** Opening Input material block **

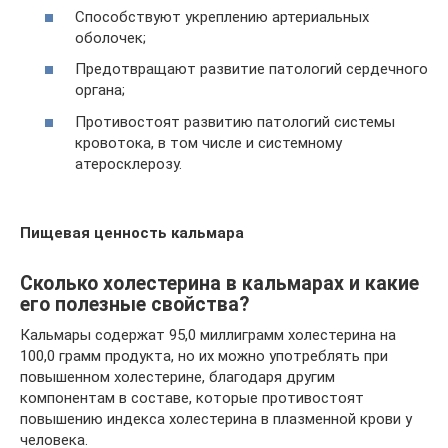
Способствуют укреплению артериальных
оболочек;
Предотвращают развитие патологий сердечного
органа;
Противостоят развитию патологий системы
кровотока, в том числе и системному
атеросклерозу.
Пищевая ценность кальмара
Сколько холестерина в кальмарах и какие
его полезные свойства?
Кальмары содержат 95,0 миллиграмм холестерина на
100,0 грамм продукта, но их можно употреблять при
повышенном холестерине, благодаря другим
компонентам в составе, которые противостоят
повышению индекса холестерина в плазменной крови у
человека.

** Closing Input material block **

▶ _Problem statement_
Give back each entry verbatim but drop its pictures.

▶ _Your solution_
Способствуют укреплению артериальных
оболочек;
Предотвращают развитие патологий сердечного
органа;
Противостоят развитию патологий системы
кровотока, в том числе и системному
атеросклерозу.
Пищевая ценность кальмара
Сколько холестерина в кальмарах и какие
его полезные свойства?
Кальмары содержат 95,0 миллиграмм холестерина на
100,0 грамм продукта, но их можно употреблять при
повышенном холестерине, благодаря другим
компонентам в составе, которые противостоят
повышению индекса холестерина в плазменной крови у
человека.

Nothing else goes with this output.